Scale the Keycloak pod to 0 replicas:

kubectl scale deployment --namespace $HDX_KUBERNETES_NAMESPACE keycloak --replicas=0

Drop and Recreate the Keycloak Database

Choose one of the options below, depending on whether your cluster uses PostgreSQL internally or externally through CrunchyData.

Internal PostgreSQL

Open a new shell to the tooling pod to save time while you're working there:

kubectl exec --namespace $HDX_KUBERNETES_NAMESPACE --stdin --tty $HDX_TOOLING_POD_NAME -- /bin/bash

Drop and recreate the Keycloak database:

PGPASSWORD="$ROOT_DB_PASSWORD" psql -h postgres -U turbine -c "DROP DATABASE IF EXISTS keycloak;"
PGPASSWORD="$ROOT_DB_PASSWORD" psql -h postgres -U turbine -c "CREATE DATABASE keycloak OWNER keycloak;"

External Crunchy PostgreSQL

Find the database password for external PostgreSQL instances using the kubectl command:

kubectl --namespace $HDX_KUBERNETES_NAMESPACE get secret main-pguser-postgres -o jsonpath="{.data.password}" | base64 --decode

Open a new shell to the tooling pod to save time while you're working there:

kubectl exec --namespace $HDX_KUBERNETES_NAMESPACE --stdin --tty $HDX_TOOLING_POD_NAME -- /bin/bash

Drop and recreate the Keycloak database using the Crunchy IP or the main-primary hostname and the port that the PostgreSQL database is using:

psql -h <hostname> -p <port> -U postgres -c "DROP DATABASE IF EXISTS keycloak;"
psql -h <hostname> -p <port> -U postgres -c "CREATE DATABASE keycloak OWNER keycloak;"

Restore the Backup

In the shell in the tooling pod, enter this command to restore the original data:

PGPASSWORD="$KEYCLOAK_DB_PASSWORD" pg_restore -h postgres -U keycloak -d keycloak keycloak_backup.sql

📘

Getting a Version Error?

If you're seeing a pg_restore: error: unsupported version (1.15) in file header error or something similar, update your tooling pod's PostgreSQL utilities with these steps:

apt upgrade
apt install gnupg wget lsb-release
sh -c 'echo "deb http://apt.postgresql.org/pub/repos/apt $(lsb_release -cs)-pgdg main" > /etc/apt/sources.list.d/pgdg.list'
curl -fsSL https://www.postgresql.org/media/keys/ACCC4CF8.asc | gpg --dearmor -o /etc/apt/trusted.gpg.d/postgresql.gpg
apt update
apt install postgresql-16 postgresql-contrib-16

Try the above pg_restore command again.

Once the backup is loaded into the database, exit the tooling pod with exit or ctrl-D.
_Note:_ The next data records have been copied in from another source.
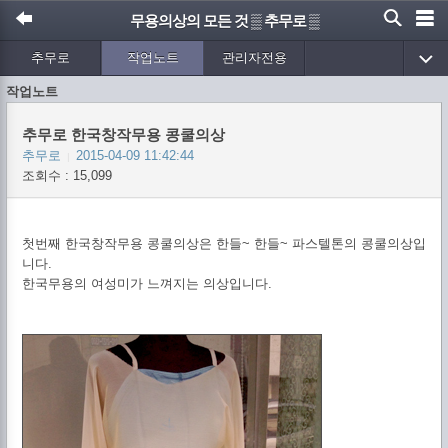
무용의상의 모든 것 ▒ 추무로 ▒
추무로
작업노트
관리자전용
작업노트
추무로 한국창작무용 콩쿨의상
추무로
2015-04-09 11:42:44
|
조회수 : 15,099
첫번째 한국창작무용 콩쿨의상은 한들~ 한들~ 파스텔톤의 콩쿨의상입
니다.
한국무용의 여성미가 느껴지는 의상입니다.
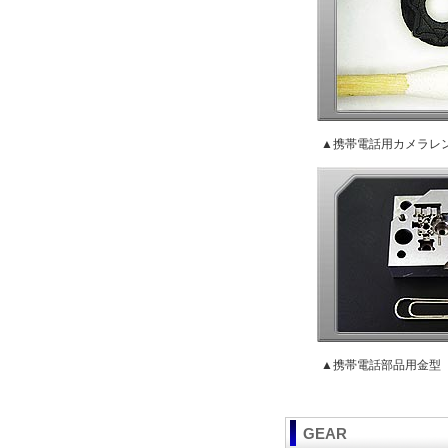
▲携帯電話用カメラレ
▲携帯電話部品用金型
GEAR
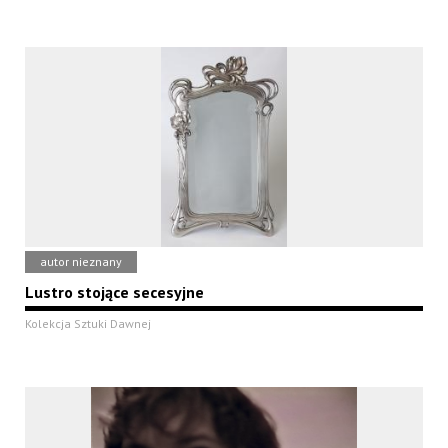
autor nieznany
Lustro stojące secesyjne
Kolekcja Sztuki Dawnej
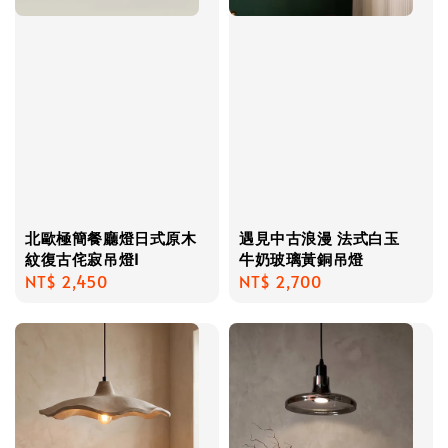
北歐極簡餐廳燈日式原木
遇見中古浪漫 法式白玉
紋復古侘寂吊燈I
牛奶玻璃黃銅吊燈
Regular
NT$ 2,450
Regular
NT$ 2,700
price
price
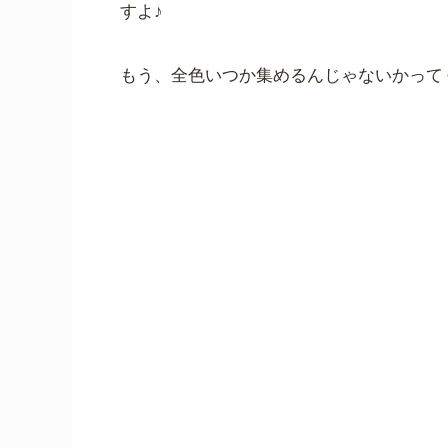
すよ♪
もう、全色いつか集めるんじゃないかって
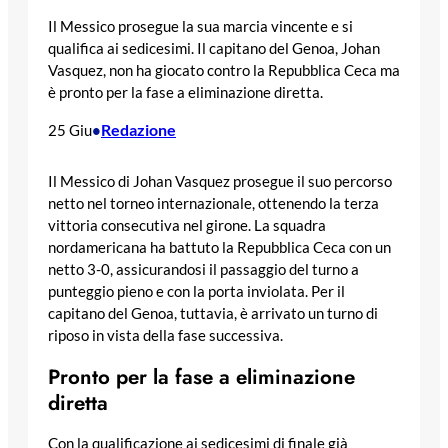
Il Messico prosegue la sua marcia vincente e si
qualifica ai sedicesimi. Il capitano del Genoa, Johan
Vasquez, non ha giocato contro la Repubblica Ceca ma
è pronto per la fase a eliminazione diretta.
Redazione
25 Giu
•
Il Messico di Johan Vasquez prosegue il suo percorso
netto nel torneo internazionale, ottenendo la terza
vittoria consecutiva nel girone. La squadra
nordamericana ha battuto la Repubblica Ceca con un
netto 3-0, assicurandosi il passaggio del turno a
punteggio pieno e con la porta inviolata. Per il
capitano del Genoa, tuttavia, è arrivato un turno di
riposo in vista della fase successiva.
Pronto per la fase a eliminazione
diretta
Con la qualificazione ai sedicesimi di finale già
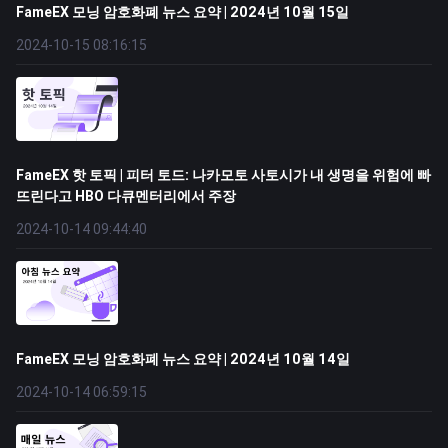
FameEX 모닝 암호화폐 뉴스 요약 | 2024년 10월 15일
2024-10-15 08:16:15
FameEX 핫 토픽 | 피터 토드: 나카모토 사토시가 내 생명을 위험에 빠
뜨린다고 HBO 다큐멘터리에서 주장
2024-10-14 09:44:40
FameEX 모닝 암호화폐 뉴스 요약 | 2024년 10월 14일
2024-10-14 06:59:15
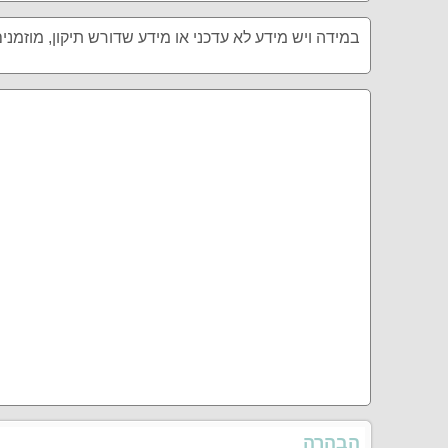
במידה ויש מידע לא עדכני או מידע שדורש תיקון, מוזמני
הבהרה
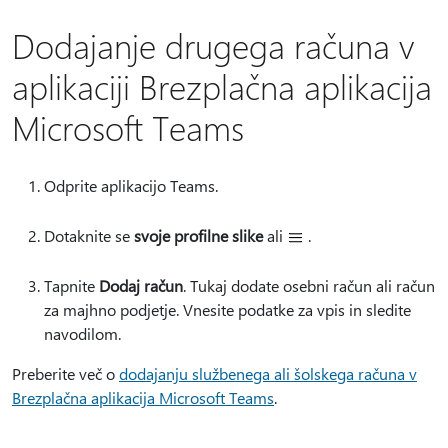
Dodajanje drugega računa v
aplikaciji Brezplačna aplikacija
Microsoft Teams
Odprite aplikacijo Teams.
Dotaknite se
svoje profilne slike
ali
.
Tapnite
Dodaj račun
. Tukaj dodate osebni račun ali račun
za majhno podjetje. Vnesite podatke za vpis in sledite
navodilom.
Preberite več o
dodajanju službenega ali šolskega računa v
Brezplačna aplikacija Microsoft Teams
.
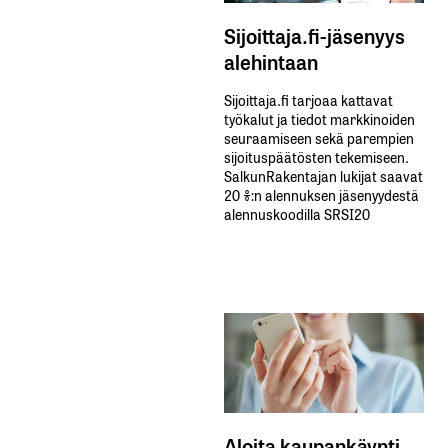
Sijoittaja.fi-jäsenyys
alehintaan
Sijoittaja.fi tarjoaa kattavat
työkalut ja tiedot markkinoiden
seuraamiseen sekä parempien
sijoituspäätösten tekemiseen.
SalkunRakentajan lukijat saavat
20 %:n alennuksen jäsenyydestä
alennuskoodilla SRSI20
Aloita kaupankäynti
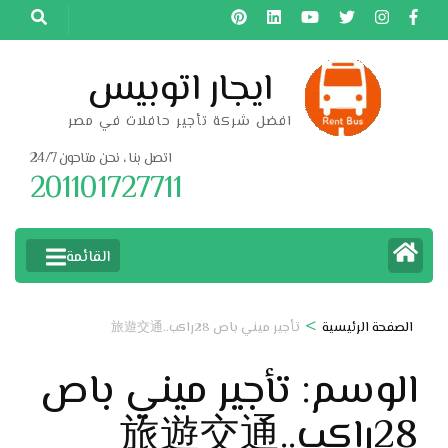
خطى
لى
لمحتوى
ايجار اتوبيس
اضغط
افضل شركة تأجير حافلات في مصر
Enter
اتصل بنا ، نحن متاحون 24/7
201101727711
القائمة
>
الصفحة الرئيسية
تأجير ميني باص 28راكب..旅遊交通
الوسم:
تأجير ميني باص
28راكب..旅遊交通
Scale Back to Normal Operation

Scale up the operator and keycloak pods to 1 replica, and scale down the tooling pod:

kubectl scale deployment --namespace $HDX_KUBERNETES_NAMESPACE tooling --replicas=0  
kubectl scale deployment --namespace $HDX_KUBERNETES_NAMESPACE keycloak --replicas=1  
kubectl scale deployment --namespace $HDX_KUBERNETES_NAMESPACE operator --replicas=1

Within a few minutes, your cluster should be back up and running the old version of Hydrolix.